Job item.
In the data below, find every line that has the string "pelo", and copy it.
Start of Extracted information
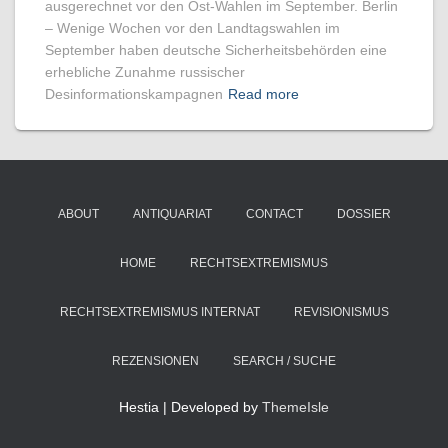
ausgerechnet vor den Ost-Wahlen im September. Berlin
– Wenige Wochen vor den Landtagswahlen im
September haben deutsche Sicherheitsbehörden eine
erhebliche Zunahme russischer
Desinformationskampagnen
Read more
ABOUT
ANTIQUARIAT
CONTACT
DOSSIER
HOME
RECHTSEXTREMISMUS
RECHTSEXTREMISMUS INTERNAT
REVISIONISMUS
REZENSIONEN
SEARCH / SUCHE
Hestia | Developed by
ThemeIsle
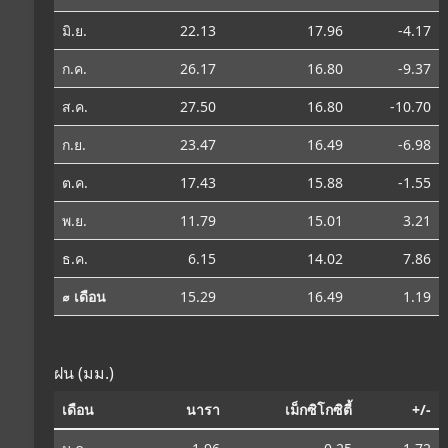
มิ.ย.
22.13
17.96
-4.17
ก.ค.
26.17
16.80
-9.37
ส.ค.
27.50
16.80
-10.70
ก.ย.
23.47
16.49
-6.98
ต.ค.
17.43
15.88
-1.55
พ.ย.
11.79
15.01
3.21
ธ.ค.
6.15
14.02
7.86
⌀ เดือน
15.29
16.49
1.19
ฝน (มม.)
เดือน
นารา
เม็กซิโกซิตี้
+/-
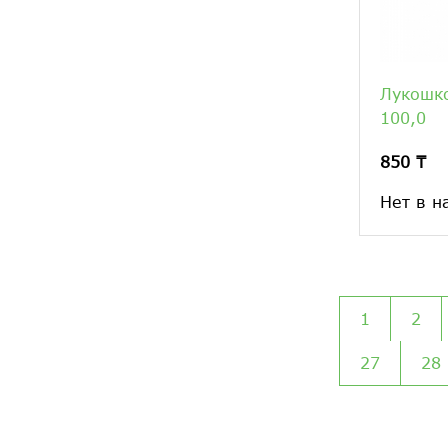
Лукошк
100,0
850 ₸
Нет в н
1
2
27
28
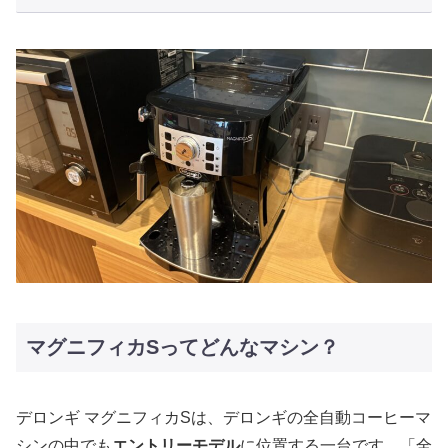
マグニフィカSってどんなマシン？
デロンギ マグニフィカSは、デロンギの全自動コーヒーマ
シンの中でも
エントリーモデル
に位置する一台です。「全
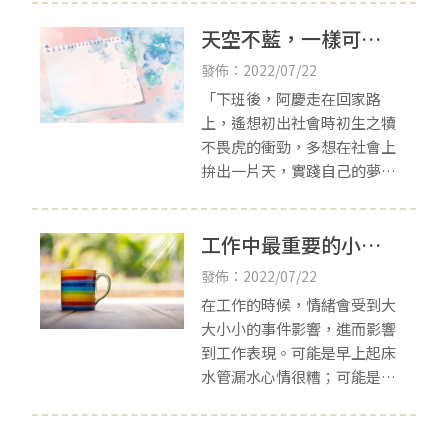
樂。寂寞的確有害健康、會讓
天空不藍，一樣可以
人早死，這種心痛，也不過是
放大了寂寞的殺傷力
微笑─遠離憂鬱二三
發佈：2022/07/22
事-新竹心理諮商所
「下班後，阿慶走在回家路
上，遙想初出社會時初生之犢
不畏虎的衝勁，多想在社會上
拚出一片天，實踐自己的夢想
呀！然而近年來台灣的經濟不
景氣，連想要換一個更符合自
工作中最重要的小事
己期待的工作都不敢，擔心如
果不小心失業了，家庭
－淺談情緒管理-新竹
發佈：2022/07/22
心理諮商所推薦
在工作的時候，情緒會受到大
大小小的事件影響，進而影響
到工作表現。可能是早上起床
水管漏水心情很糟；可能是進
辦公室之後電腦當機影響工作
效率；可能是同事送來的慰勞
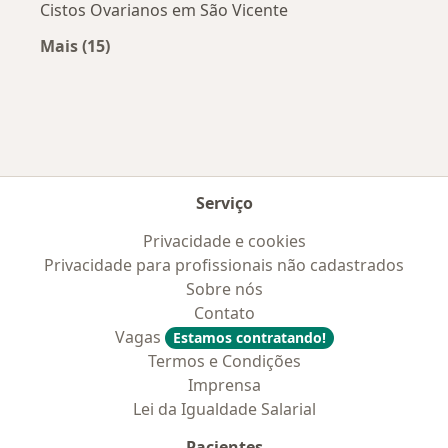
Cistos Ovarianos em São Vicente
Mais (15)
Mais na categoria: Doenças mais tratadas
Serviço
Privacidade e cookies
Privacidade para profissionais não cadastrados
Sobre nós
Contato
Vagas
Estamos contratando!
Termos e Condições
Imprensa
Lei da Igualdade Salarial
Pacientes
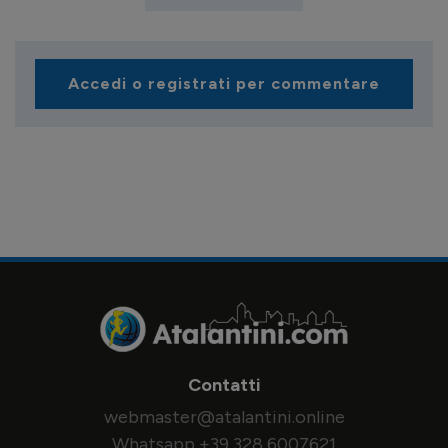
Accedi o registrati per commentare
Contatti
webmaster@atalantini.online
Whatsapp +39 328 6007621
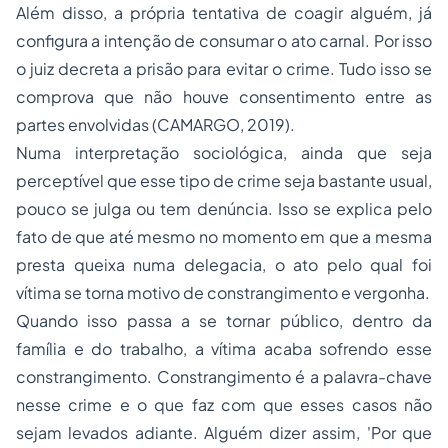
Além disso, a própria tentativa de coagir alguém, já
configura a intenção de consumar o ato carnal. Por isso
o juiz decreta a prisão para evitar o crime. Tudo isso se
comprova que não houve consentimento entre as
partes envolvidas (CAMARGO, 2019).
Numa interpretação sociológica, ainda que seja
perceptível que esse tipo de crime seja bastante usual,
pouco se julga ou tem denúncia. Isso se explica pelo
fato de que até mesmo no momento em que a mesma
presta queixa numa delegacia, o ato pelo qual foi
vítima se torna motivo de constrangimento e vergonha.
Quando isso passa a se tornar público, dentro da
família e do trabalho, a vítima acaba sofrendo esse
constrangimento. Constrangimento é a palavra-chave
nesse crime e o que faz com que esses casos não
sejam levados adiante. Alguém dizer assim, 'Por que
End of Extracted information
Solution to this exercise.
pouco se julga ou tem denúncia. Isso se explica pelo
presta queixa numa delegacia, o ato pelo qual foi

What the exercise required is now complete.